C’est là que je me suis dit : il y a 1 000 000 de personnes qui jouent à ce jeu. Comment se passent les premiers ? Même si nous faisons tout correctement, même si nous nous levons la nuit, mon meilleur score est de 65 000 sur un million. Je me suis demandé comment les premiers ont fait et je me suis dit : hé, si on le faisait pour de vrai, peut-être qu’on aurait plus de chances d’être parmi les premiers. Mais c’est un jeu très addictif. Ce sont les conditions exactes du Vendée Globe.

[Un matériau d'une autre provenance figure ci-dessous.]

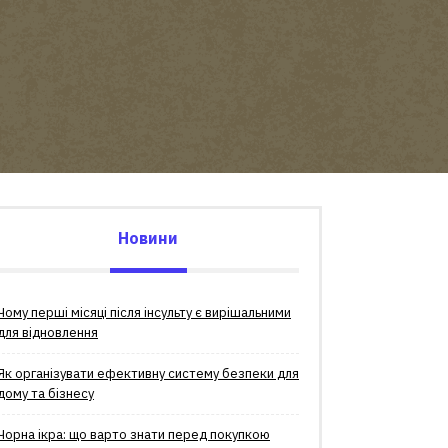
Новини
Чому перші місяці після інсульту є вирішальними
для відновлення
Як організувати ефективну систему безпеки для
дому та бізнесу
Чорна ікра: що варто знати перед покупкою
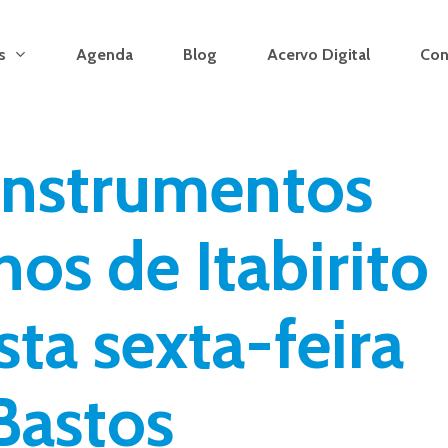
s
Agenda
Blog
Acervo Digital
Con
instrumentos
os de Itabirito
ta sexta-feira
Bastos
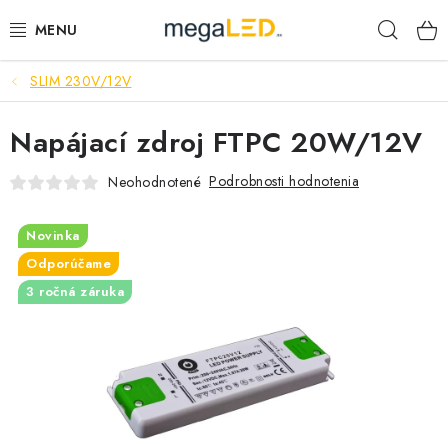
Prejsť
Hľad
na
obsah
SLIM 230V/12V
PRIEMYSEL
Napájací zdroj FTPC 20W/12V
SVIETIDLÁ
Podrobnosti hodnotenia
Neohodnotené
ŽIAROVKY A TRUBICE
Novinka
PRACOVNÉ SVIETIDLÁ
Odporúčame
3 ročná záruka
ELEKTROMATERIÁL
VENTILÁTORY
SAMSUNG SVIETIDLÁ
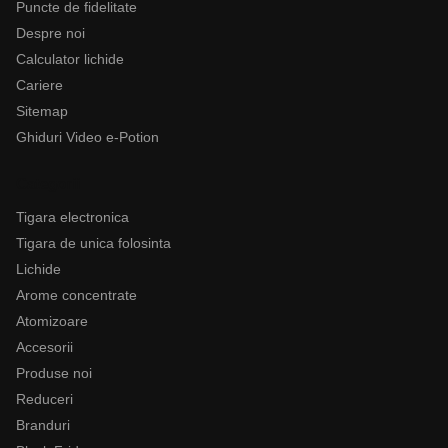
Puncte de fidelitate
Despre noi
Calculator lichide
Cariere
Sitemap
Ghiduri Video e-Potion
Categorii
Tigara electronica
Tigara de unica folosinta
Lichide
Arome concentrate
Atomizoare
Accesorii
Produse noi
Reduceri
Branduri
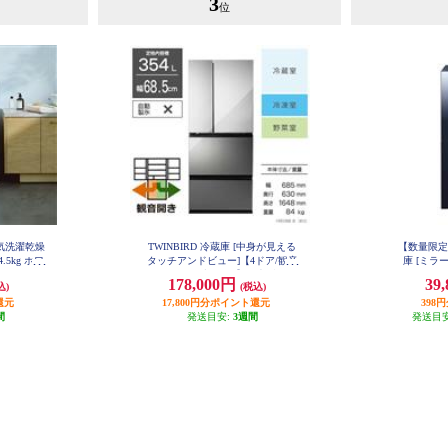
3
位
電気洗濯乾燥
TWINBIRD 冷蔵庫 [中身が見える
【数量限定特
.5kg ホワ
タッチアンドビュー]【4ドア/観音
庫 [ミラ
 FW-F
開き/354L/ブラック】★大型配送
ア/右開き/1
178,000円
39
込)
(税込)
対象商品 HR-EI35B
還元
17,800円分ポイント還元
398
間
発送目安:
3週間
発送目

La pudeur est au centre de ce long-métrage. Je me demandais comment vous aviez connu le succès ? Des hommes et des dieux e di N’oublie pas que tu es sur le point de mourircette reconnaissance ?
Paradoxalement, il faut le digérer assez vite. Il ne faut pas s’attarder là-dessus et ne pas exagérer.
“Je dois admettre que c’est un plaisir d’être reconnu par ses proches, d’avoir des récompenses, de voyager partout dans le monde, qu’on me parle encore de ces films, c’est pour ça qu’on travaille.”
Saverio Beauvoissur franceinfo
Enfin il y a un dernier personnage qui n’est pas acteur, il est chanteur. Je pense à Peter Doherty qui disait : «Plonger dans la mer froide, c’est comme une dose de cocaïne« . Êtes-vous d’accord avec cela ?
Il le fait tous les jours même en hiver à Étretat, il nage et est en pleine forme ! Il est accro au fromage normand et aux bains de mer et c’est la première fois qu’il fait une bande originale de film, donc il s’est bien amusé. Je pense qu’il veut faire plus.
Cela signifie-t-il que le cinéma est votre dose de cocaïne ?
C’est ma dose d’adrénaline, un peu comme un sportif qui a besoin de son endomorphine car il court tous les jours et le jour où il ne court pas, ça lui manque un peu.